→ Task description
Every line of the data below should be repeated exactly, and no picture should be copied.

→ Source records
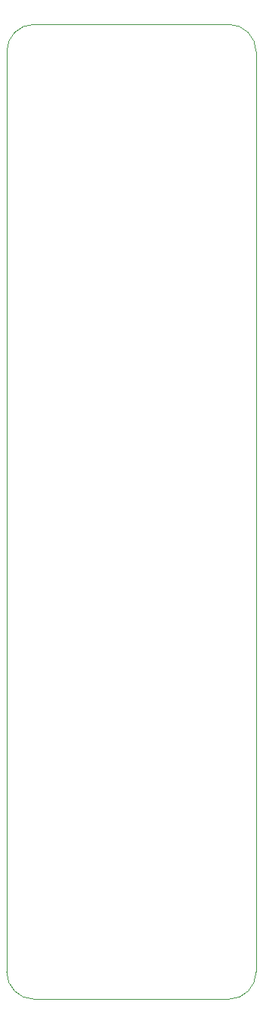
<source format=gbr>
%TF.GenerationSoftware,KiCad,Pcbnew,7.0.8*%
%TF.CreationDate,2024-06-20T15:13:37-04:00*%
%TF.ProjectId,P2,50322e6b-6963-4616-945f-706362585858,rev?*%
%TF.SameCoordinates,Original*%
%TF.FileFunction,Profile,NP*%
%FSLAX46Y46*%
G04 Gerber Fmt 4.6, Leading zero omitted, Abs format (unit mm)*
G04 Created by KiCad (PCBNEW 7.0.8) date 2024-06-20 15:13:37*
%MOMM*%
%LPD*%
G01*
G04 APERTURE LIST*
%TA.AperFunction,Profile*%
%ADD10C,0.100000*%
%TD*%
G04 APERTURE END LIST*
D10*
X135890000Y-138176000D02*
G75*
G03*
X138938000Y-141224000I3048000J0D01*
G01*
X138938000Y-32258000D02*
X160782000Y-32258000D01*
X135890000Y-35306000D02*
X135890000Y-138176000D01*
X138938000Y-32258000D02*
G75*
G03*
X135890000Y-35306000I0J-3048000D01*
G01*
X160782000Y-141224000D02*
G75*
G03*
X163830000Y-138176000I0J3048000D01*
G01*
X163830000Y-35306000D02*
X163830000Y-138176000D01*
X163830000Y-35306000D02*
G75*
G03*
X160782000Y-32258000I-3048000J0D01*
G01*
X138938000Y-141224000D02*
X160782000Y-141224000D01*
M02*

</source>
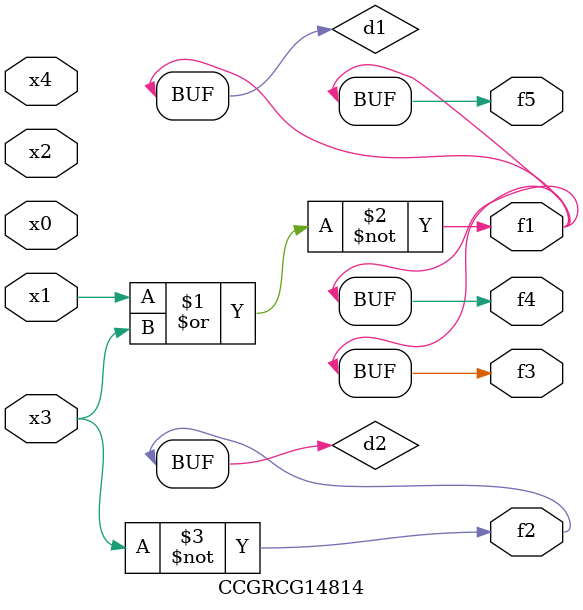
<source format=v>
module CCGRCG14814(
	input x0, x1, x2, x3, x4,
	output f1, f2, f3, f4, f5
);

	wire d1, d2;

	nor (d1, x1, x3);
	not (d2, x3);
	assign f1 = d1;
	assign f2 = d2;
	assign f3 = d1;
	assign f4 = d1;
	assign f5 = d1;
endmodule

</source>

→ Answer
<source format=gbr>
%TF.GenerationSoftware,KiCad,Pcbnew,7.0.8*%
%TF.CreationDate,2024-06-20T15:13:37-04:00*%
%TF.ProjectId,P2,50322e6b-6963-4616-945f-706362585858,rev?*%
%TF.SameCoordinates,Original*%
%TF.FileFunction,Profile,NP*%
%FSLAX46Y46*%
G04 Gerber Fmt 4.6, Leading zero omitted, Abs format (unit mm)*
G04 Created by KiCad (PCBNEW 7.0.8) date 2024-06-20 15:13:37*
%MOMM*%
%LPD*%
G01*
G04 APERTURE LIST*
%TA.AperFunction,Profile*%
%ADD10C,0.100000*%
%TD*%
G04 APERTURE END LIST*
D10*
X135890000Y-138176000D02*
G75*
G03*
X138938000Y-141224000I3048000J0D01*
G01*
X138938000Y-32258000D02*
X160782000Y-32258000D01*
X135890000Y-35306000D02*
X135890000Y-138176000D01*
X138938000Y-32258000D02*
G75*
G03*
X135890000Y-35306000I0J-3048000D01*
G01*
X160782000Y-141224000D02*
G75*
G03*
X163830000Y-138176000I0J3048000D01*
G01*
X163830000Y-35306000D02*
X163830000Y-138176000D01*
X163830000Y-35306000D02*
G75*
G03*
X160782000Y-32258000I-3048000J0D01*
G01*
X138938000Y-141224000D02*
X160782000Y-141224000D01*
M02*

</source>
<source format=v>
module CCGRCG14814(
	input x0, x1, x2, x3, x4,
	output f1, f2, f3, f4, f5
);

	wire d1, d2;

	nor (d1, x1, x3);
	not (d2, x3);
	assign f1 = d1;
	assign f2 = d2;
	assign f3 = d1;
	assign f4 = d1;
	assign f5 = d1;
endmodule

</source>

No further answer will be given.